The task — Every line below that has "span" in it should be copied.

Source data —
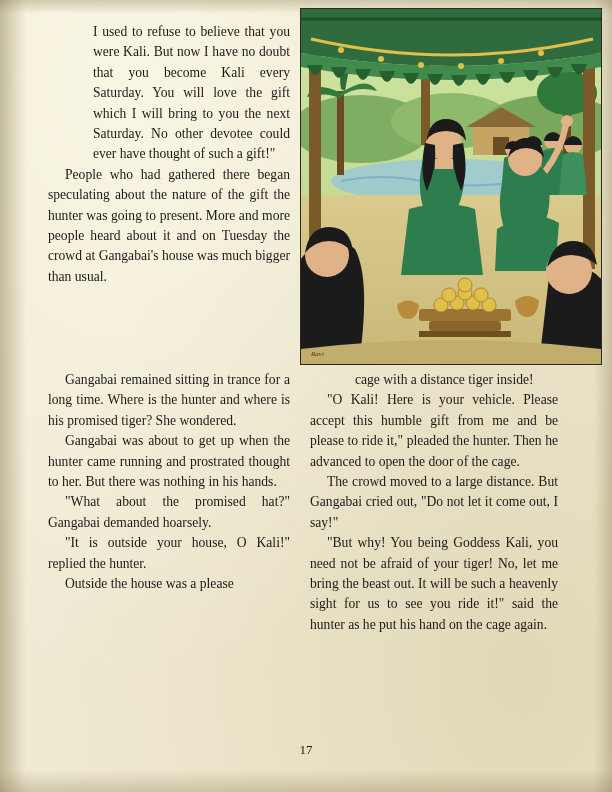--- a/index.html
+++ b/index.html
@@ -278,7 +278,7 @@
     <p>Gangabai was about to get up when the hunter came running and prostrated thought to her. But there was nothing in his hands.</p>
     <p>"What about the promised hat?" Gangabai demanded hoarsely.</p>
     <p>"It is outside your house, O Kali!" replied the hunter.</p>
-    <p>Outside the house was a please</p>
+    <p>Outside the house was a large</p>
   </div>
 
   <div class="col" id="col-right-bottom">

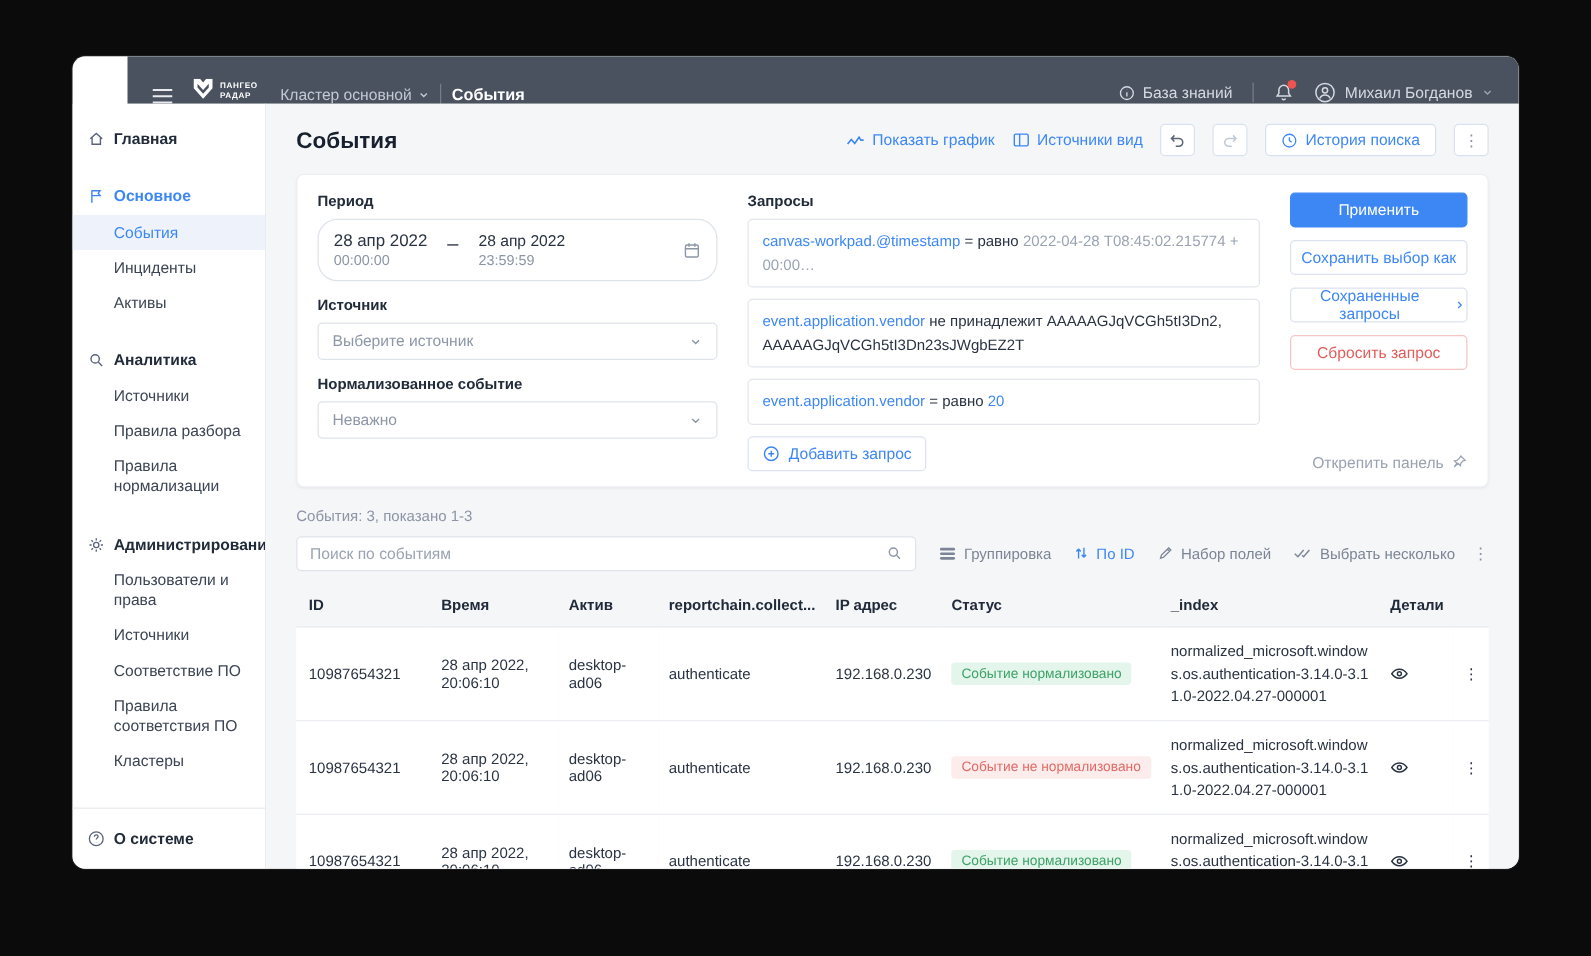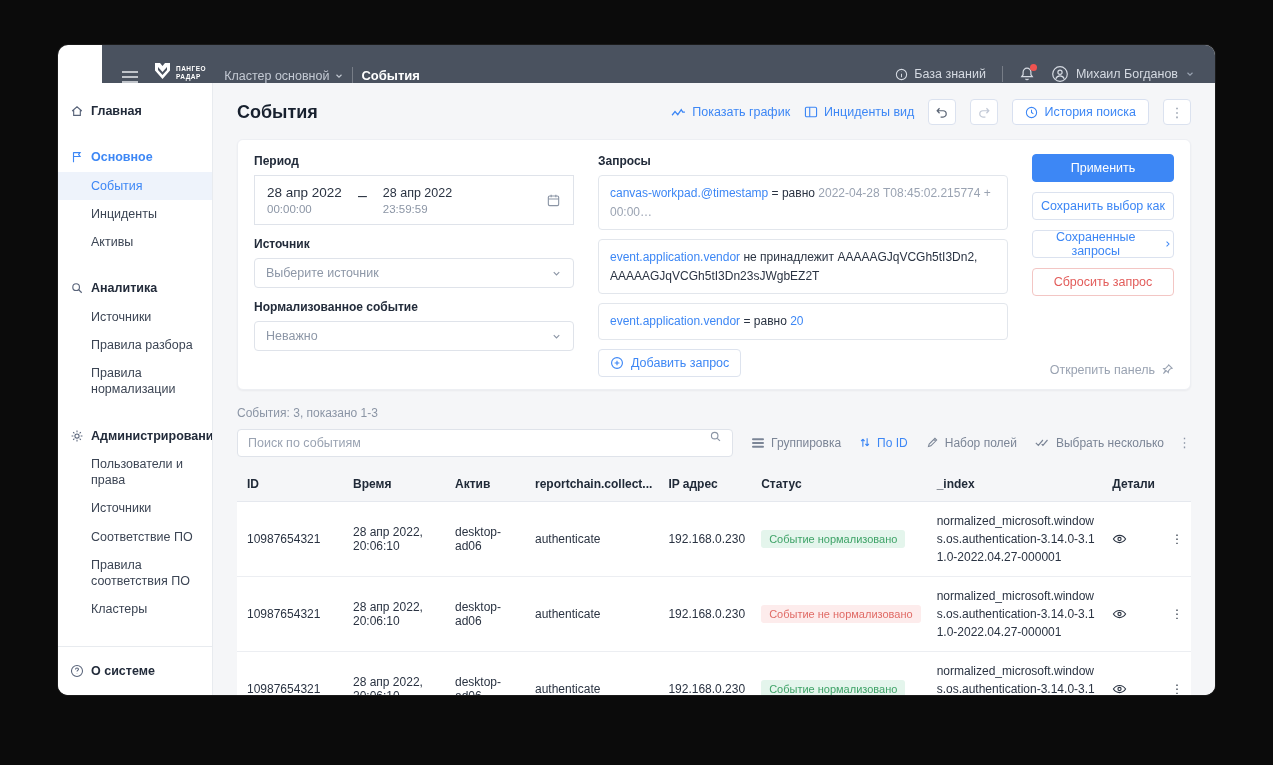--- a/index.html
+++ b/index.html
@@ -258,7 +258,7 @@
                 <rect x="1.5" y="1.5" width="13" height="11" rx="1.5"></rect>
                 <path d="M6.5 1.5v11"></path>
               </svg>
-            <span>Инциденты вид</span>
+            <span>Источники вид</span>
           </span>
           <span class="sq-btn">
             <svg width="14" height="13" viewBox="0 0 16 14" stroke="currentColor" stroke-width="1.4" fill="none">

Reply to the exercise —
-            <span>Инциденты вид</span>
+            <span>Источники вид</span>
           </span>
           <span class="sq-btn">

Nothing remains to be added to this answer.